Rungula spoke in a loud voice to his people, and they fell away from Obroski, leaving him standing alone; then warriors went to the village gates and swung them open.
Obroski heard the voice of the chief coming from high in a tree, and he was mystified. He also wondered at the strange action of the natives and suspected treachery. Why should they fall back and leave him standing alone when a few moments before they were trying to seize him and bind him to a tree? Why should they throw the gates wide open? He did not move. He waited, believing that he was being baited into an attempt to escape for some ulterior purpose.
Presently another voice came from the tree above the chief's hut, addressing him in English. "Go out of the village into the forest," it said. "They will not harm you now. I will join you in the forest."
Obroski was mystified; but the quiet English voice reassured him, and he turned and walked down the village street toward the gateway.
Tarzan removed the rope from about Rungula, ran lightly through the tree to the rear of the hut and dropped to the ground. Keeping the huts between himself and the villagers, he moved swiftly to the opposite end of the village, scaled the palisade, and dropped into the clearing beyond. A moment later he was in the forest and circling back toward the point where Obroski was entering it.
The latter heard no slightest noise of his approach, for there was none. One instant he was entirely alone, and the next a voice spoke close behind him. "Follow me," it said.
Obroski wheeled.

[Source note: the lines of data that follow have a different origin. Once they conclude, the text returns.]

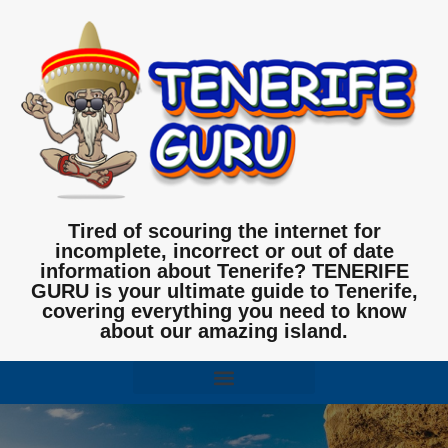
Tired of scouring the internet for
incomplete, incorrect or out of date
information about Tenerife? TENERIFE
GURU is your ultimate guide to Tenerife,
covering everything you need to know
about our amazing island.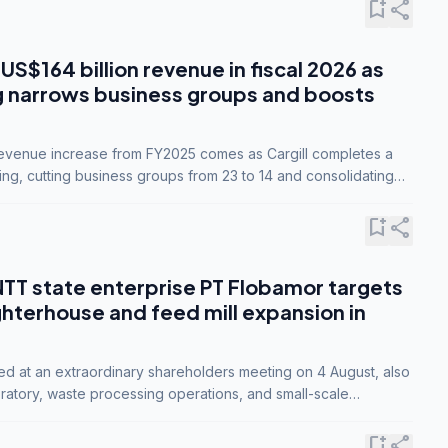
bookmark_add
share
 US$164 billion revenue in fiscal 2026 as
g narrows business groups and boosts
revenue increase from FY2025 comes as Cargill completes a
ing, cutting business groups from 23 to 14 and consolidating
o three.
bookmark_add
share
NTT state enterprise PT Flobamor targets
ghterhouse and feed mill expansion in
ed at an extraordinary shareholders meeting on 4 August, also
ratory, waste processing operations, and small-scale
ty industries.
bookmark_add
share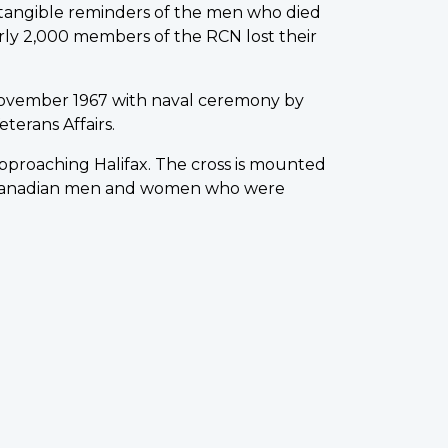
w tangible reminders of the men who died
rly 2,000 members of the RCN lost their
ovember 1967 with naval ceremony by
terans Affairs.
 approaching Halifax. The cross is mounted
0 Canadian men and women who were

In the darkness of the forest night he saw dimly only the figure of a man about his own height. "Who are you?" he asked.
"I am Tarzan of the Apes."
Obroski was silent, astonished. He had heard of Tarzan of the Apes, but he had thought that it was no more than a legendary character—a fiction of the folklore of Africa. He wondered if this were some demented creature who imagined that it was Tarzan of the Apes. He wished that he could see the fellow's face; that might give him a clew to the sanity of the man. He wondered what the stranger's intentions might be.